Programming is my career. I didn’t find the leaderboards very challenging; I especially noticed this in Opus Magnum, which I partially blame on them picking boring optimization targets. I typically picked one category to optimize on my first play of the level, and often tied the best score for that category on my first try.
Your realization that the fastest cycle time would be limited by the max input or output speed is something that I figured out immediately; once you’re aware of it, reaching that cap is basically just a matter of parallelization. Hitting the exact best possible “warm-up” time to produce the first output wasn’t completely trivial, but getting in the top bucket of the histogram was usually a breeze for me.

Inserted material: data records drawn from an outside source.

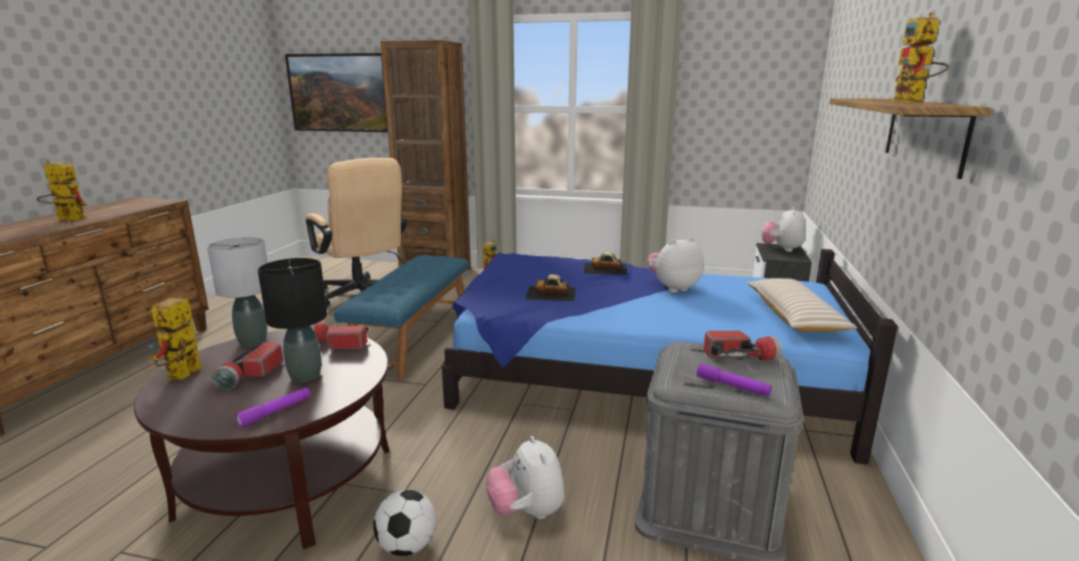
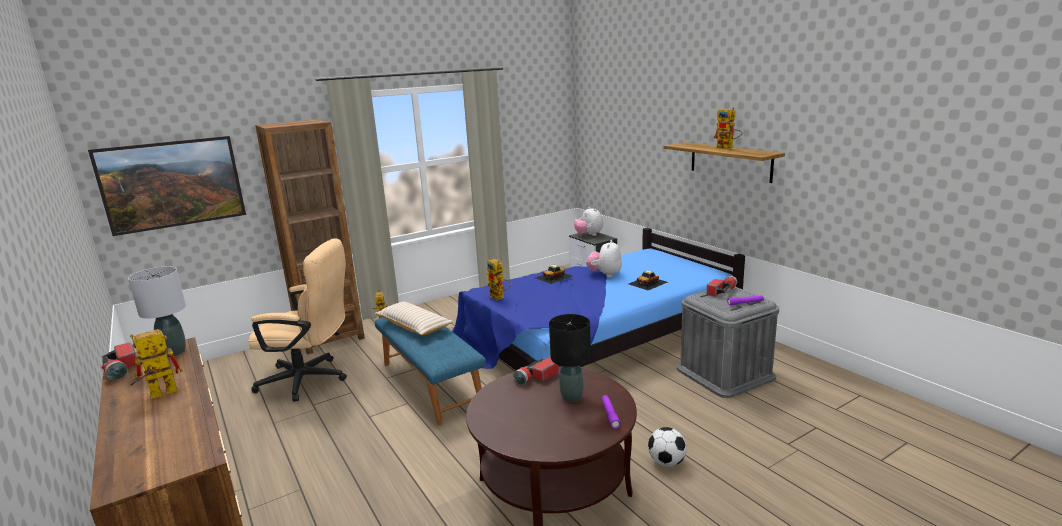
camera: 45 degrees left, 0 degrees up
(182, 376) = (510, 437): toy robot -> toy robot (500, 297)
(250, 375) = (543, 414): flashlight -> flashlight (121, 369)
(252, 341) = (485, 404): grey table lamp -> grey table lamp (173, 352)
(527, 512) = (678, 418): plush toy -> none
(551, 293) = (565, 301): toy car -> toy car (648, 283)
(794, 317) = (680, 268): beige pillow -> beige pillow (414, 326)

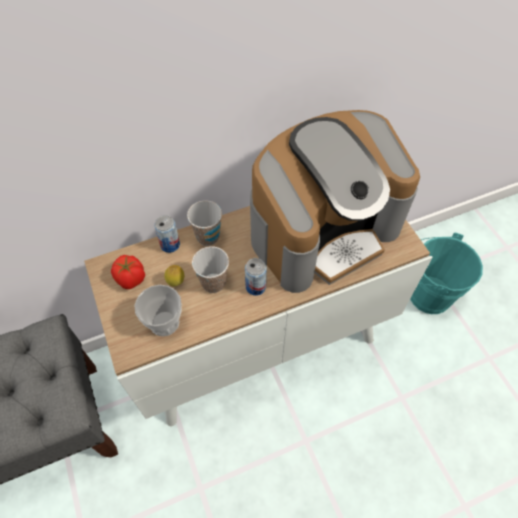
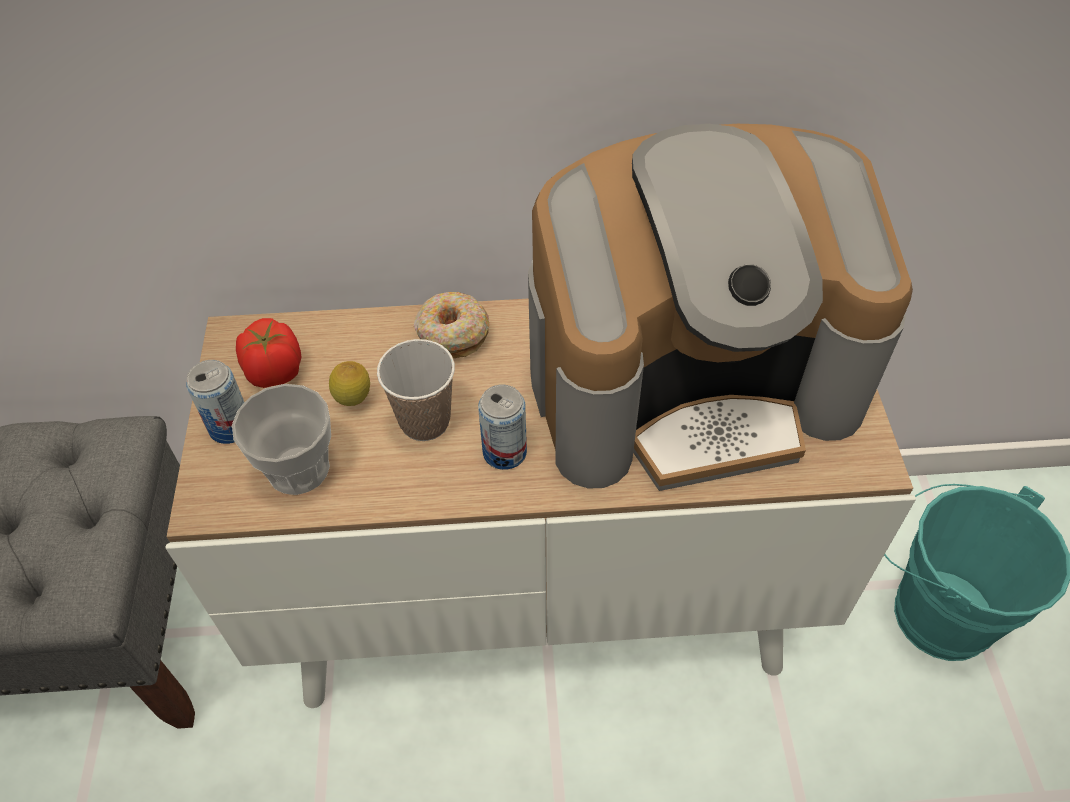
camera: 20 degrees right, 5 degrees down
(170, 245) = (374, 329): can -> can (230, 427)
(208, 237) = (452, 333): cup -> donut

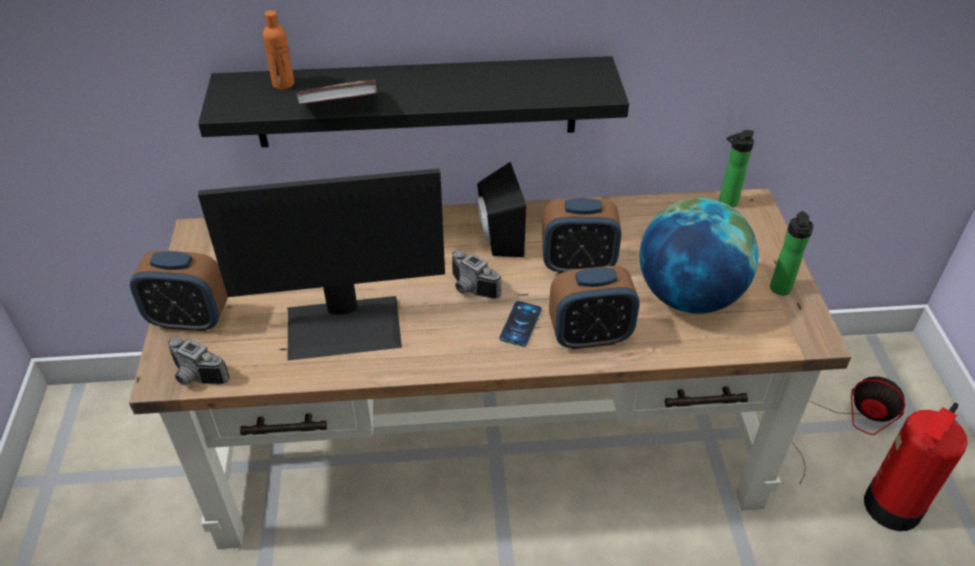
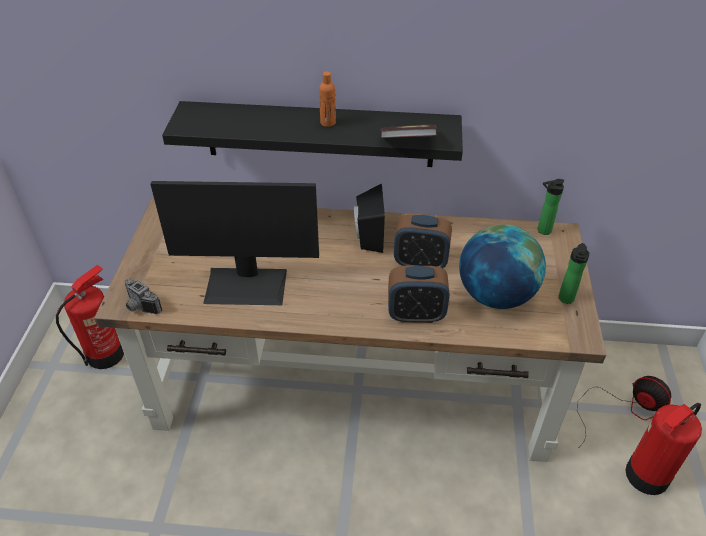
camera: 10 degrees right, 0 degrees up
(127, 451) = (106, 354): none -> fire extinguisher
(189, 319) = (145, 267): alarm clock -> none
(283, 83) = (225, 113): orange bottle -> orange bottle (328, 122)
(340, 107) = (259, 133): book -> book (407, 142)
(470, 289) = (339, 271): camera -> none
(520, 324) = (369, 299): phone -> none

Optimizing cost is even simpler. You can put a lower bound on the cheapest possible cost by listing the obviously-necessary components (e.g. if the output has a bond that the inputs don’t then you need at least one bonder), then calculating the shortest possible track that will allow a single arm to use all of those, then checking whether it’s cheaper to replace the track with an extending arm instead. As far as I can recall, I didn’t find a single level where it was difficult to hit that lower bound once I’d calculated it; doing the entire level with only 1 arm is sometimes a bit tedious but it’s not actually complicated.
Doing the minimum-cost solution will usually get you very close to the minimum-size solution automatically, since you’ve already crammed everything around one arm. This is probably the hardest category if you want to be literally optimal, but I was often in the top bucket by accident.
I think they should have had players optimize for something like “rental cost” where you pay for (components + space) multiplied by running time, so that you have to compromise between the different goals instead of just doing one at a time.
Wow, that sounds like those games really were way too easy for you. That said, after reading your comment, I can’t help but think that you’re obviously not the target audience for these games. A popular programming-style game marketed at gamers was unlikely to challenge a career programmer, otherwise it would’ve never gotten popular in the first place. For people like you, maybe code competition websites are more suitable?
That’s definitely not Zachtronics, at least any of the games I’ve played. If that game exists it would be pretty awesome—although probably even more niche than Zachtronics games (which weren’t too niche to support the makers for a decade+, granted).
Programming is my career. I didn’t find the leaderboards very challenging; I especially noticed this in Opus Magnum, which I partially blame on them picking boring optimization targets. I typically picked one category to optimize on my first play of the level, and often tied the best score for that category on my first try.
Your realization that the fastest cycle time would be limited by the max input or output speed is something that I figured out immediately; once you’re aware of it, reaching that cap is basically just a matter of parallelization. Hitting the exact best possible “warm-up” time to produce the first output wasn’t completely trivial, but getting in the top bucket of the histogram was usually a breeze for me.
Optimizing cost is even simpler. You can put a lower bound on the cheapest possible cost by listing the obviously-necessary components (e.g. if the output has a bond that the inputs don’t then you need at least one bonder), then calculating the shortest possible track that will allow a single arm to use all of those, then checking whether it’s cheaper to replace the track with an extending arm instead. As far as I can recall, I didn’t find a single level where it was difficult to hit that lower bound once I’d calculated it; doing the entire level with only 1 arm is sometimes a bit tedious but it’s not actually complicated.
Doing the minimum-cost solution will usually get you very close to the minimum-size solution automatically, since you’ve already crammed everything around one arm. This is probably the hardest category if you want to be literally optimal, but I was often in the top bucket by accident.
I think they should have had players optimize for something like “rental cost” where you pay for (components + space) multiplied by running time, so that you have to compromise between the different goals instead of just doing one at a time.
Wow, that sounds like those games really were way too easy for you. That said, after reading your comment, I can’t help but think that you’re obviously not the target audience for these games. A popular programming-style game marketed at gamers was unlikely to challenge a career programmer, otherwise it would’ve never gotten popular in the first place. For people like you, maybe code competition websites are more suitable?
I suppose I was hoping for a programming-based puzzle game, with some new clever insight required to solve each level, rather than pure programming.
That’s definitely not Zachtronics, at least any of the games I’ve played. If that game exists it would be pretty awesome—although probably even more niche than Zachtronics games (which weren’t too niche to support the makers for a decade+, granted).